1. An electric circuit configured to provide motive force, the electric circuit comprising a first circuit portion and a corresponding second circuit portion, wherein the first circuit portion is configured, when the electric circuit is disposed in a magnetic field and powered by a power supply, for a first Lorentz force component acting in the first circuit portion to be less than a second Lorentz force component acting in the corresponding second circuit portion.

2. The electric circuit of claim 1, wherein the electric circuit comprises a magnetic shield for shielding the first circuit portion from the magnetic field.

3. The electric circuit of claim 2, wherein the electric circuit is arranged in a coaxial configuration, with the first circuit portion shielded by the magnetic shield, and the second circuit portion comprising a second circuit conductor arranged coaxially around the shield.

4. The electric circuit of any preceding claim, wherein the second circuit portion comprises a plurality of conductors.

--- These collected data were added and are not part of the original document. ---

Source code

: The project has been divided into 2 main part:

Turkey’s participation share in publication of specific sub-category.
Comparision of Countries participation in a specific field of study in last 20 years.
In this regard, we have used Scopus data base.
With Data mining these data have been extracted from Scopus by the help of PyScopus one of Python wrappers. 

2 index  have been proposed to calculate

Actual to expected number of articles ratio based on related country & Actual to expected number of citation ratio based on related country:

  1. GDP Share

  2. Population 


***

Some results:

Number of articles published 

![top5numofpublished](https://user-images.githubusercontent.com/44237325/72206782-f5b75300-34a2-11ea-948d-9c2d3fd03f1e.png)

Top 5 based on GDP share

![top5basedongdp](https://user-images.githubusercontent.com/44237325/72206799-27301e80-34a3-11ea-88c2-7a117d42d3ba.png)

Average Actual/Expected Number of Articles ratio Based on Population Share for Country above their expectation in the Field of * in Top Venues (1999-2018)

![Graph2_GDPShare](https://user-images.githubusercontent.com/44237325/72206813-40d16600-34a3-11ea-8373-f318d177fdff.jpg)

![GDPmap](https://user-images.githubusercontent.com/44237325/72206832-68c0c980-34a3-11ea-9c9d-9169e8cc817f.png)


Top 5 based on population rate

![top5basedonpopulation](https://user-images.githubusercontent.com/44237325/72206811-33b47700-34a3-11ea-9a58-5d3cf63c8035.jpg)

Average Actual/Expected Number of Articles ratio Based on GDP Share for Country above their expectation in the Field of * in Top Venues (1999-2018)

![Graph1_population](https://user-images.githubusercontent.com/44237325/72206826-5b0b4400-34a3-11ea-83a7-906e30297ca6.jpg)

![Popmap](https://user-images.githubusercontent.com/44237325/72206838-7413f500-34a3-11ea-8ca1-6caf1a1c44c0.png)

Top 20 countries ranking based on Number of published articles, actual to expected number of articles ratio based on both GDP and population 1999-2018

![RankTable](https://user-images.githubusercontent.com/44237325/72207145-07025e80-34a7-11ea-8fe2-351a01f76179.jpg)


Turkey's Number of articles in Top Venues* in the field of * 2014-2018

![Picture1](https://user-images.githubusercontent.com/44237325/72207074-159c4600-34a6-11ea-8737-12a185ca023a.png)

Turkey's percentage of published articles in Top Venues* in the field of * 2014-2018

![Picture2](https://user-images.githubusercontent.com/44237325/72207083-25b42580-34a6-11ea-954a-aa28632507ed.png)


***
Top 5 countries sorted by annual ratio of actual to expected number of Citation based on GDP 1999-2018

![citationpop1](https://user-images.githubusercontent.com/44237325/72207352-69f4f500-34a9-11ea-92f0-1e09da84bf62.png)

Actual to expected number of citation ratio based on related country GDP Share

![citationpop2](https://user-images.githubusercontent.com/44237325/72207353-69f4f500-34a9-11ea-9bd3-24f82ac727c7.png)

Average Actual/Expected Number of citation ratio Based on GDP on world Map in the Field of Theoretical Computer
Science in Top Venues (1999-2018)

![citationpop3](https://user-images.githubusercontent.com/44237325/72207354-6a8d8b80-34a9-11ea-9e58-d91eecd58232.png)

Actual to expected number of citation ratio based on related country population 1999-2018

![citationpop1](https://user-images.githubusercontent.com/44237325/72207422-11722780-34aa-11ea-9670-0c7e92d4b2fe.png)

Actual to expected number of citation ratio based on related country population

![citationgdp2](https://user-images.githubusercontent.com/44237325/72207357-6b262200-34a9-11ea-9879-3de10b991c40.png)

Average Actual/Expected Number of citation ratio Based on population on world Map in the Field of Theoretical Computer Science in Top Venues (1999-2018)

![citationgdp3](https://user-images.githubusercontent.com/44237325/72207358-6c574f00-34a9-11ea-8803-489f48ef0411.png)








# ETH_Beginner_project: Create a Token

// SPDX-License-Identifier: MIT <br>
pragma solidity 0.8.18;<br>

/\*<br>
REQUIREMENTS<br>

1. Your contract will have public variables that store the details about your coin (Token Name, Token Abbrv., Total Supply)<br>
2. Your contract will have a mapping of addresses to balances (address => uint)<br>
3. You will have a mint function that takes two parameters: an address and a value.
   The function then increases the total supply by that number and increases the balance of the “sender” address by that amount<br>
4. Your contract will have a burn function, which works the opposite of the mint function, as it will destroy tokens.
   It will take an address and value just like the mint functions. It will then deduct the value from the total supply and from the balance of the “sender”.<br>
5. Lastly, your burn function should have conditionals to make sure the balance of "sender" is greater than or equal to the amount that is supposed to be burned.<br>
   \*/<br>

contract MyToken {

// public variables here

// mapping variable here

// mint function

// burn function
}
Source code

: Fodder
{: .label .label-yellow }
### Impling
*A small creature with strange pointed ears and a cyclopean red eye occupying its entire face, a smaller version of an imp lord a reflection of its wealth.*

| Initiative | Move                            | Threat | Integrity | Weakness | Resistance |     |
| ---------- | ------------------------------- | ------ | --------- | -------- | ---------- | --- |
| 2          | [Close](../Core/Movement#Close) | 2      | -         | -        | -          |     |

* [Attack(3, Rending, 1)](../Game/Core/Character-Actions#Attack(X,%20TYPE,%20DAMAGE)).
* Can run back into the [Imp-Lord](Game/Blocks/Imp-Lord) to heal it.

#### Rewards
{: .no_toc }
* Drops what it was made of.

5. The electric circuit of any preceding claim, wherein the electric circuit comprises a plurality of first circuit portions and a plurality of corresponding second circuit portions, where the electric circuit is configured for respective first Lorentz force components for each of the first circuit portions to be less than respective second Lorentz force components for each of the corresponding second circuit portions.

6. The electric circuit of claim 5, wherein the plurality of first circuit portions and the plurality of corresponding second circuit portions are connected in series, with the plurality of first circuit portions being interspersed with the plurality of corresponding second circuit portions.

7. The electric circuit of any preceding claim, wherein the first circuit portion has a first physical length and the corresponding second circuit portion has a second physical length, and wherein the electric circuit comprises a third circuit portion having a third physical length and a fourth circuit portion having a fourth physical length, where each of the third physical length and the fourth physical length are less than the first physical length and the second physical length.

8. The electric circuit of claim 7, wherein the electric circuit is arranged for a conductor of the second circuit portion to contact with an external surface of the shield.

9. The electric circuit of any preceding claim, wherein the first circuit portion comprises an interruption arranged for charge carriers flowing in the circuit when powered by a power supply to cross the interruption.

10. The electric circuit of claim 9, wherein the electric circuit further comprises a second interruption arranged for charge carriers to cross the second interruption, the second interruption being connected in parallel with the first interruption.

11. An electric circuit configured to provide motive force, the electric circuit being configured, when the electric circuit is disposed in a magnetic field and powered by a power supply, for a net Lorentz force acting in the electric circuit to be non-zero.

12. A drive module for a vehicle, the drive module comprising a first electric circuit and a second electric circuit, each of the first electric circuit and the second electric circuit being in accordance with any preceding claim, wherein the first electric circuit is disposed in a first orientation and the second electric circuit is disposed in a second orientation, where the first orientation is different from the second orientation.

13. The drive module of claim 12 further comprising a processor, the processor being configured to calculate multiple scenarios of currents required to flow in each of the first electric circuit and the second electric circuit in order to achieve a desired motive force, and to identify one of the multiple scenarios in which an optimum operating condition will be realised.

14. A method of providing motive force comprising operating the electric circuit of any of claims 1 to 10.

15. A method of providing motive force comprising operating the electric circuit of claim 11.

16. A method of operating the drive module of claim 12 or claim 13 and selectively applying power to the first electric circuit and/or the second electric circuit to provide motive force in a desired orientation.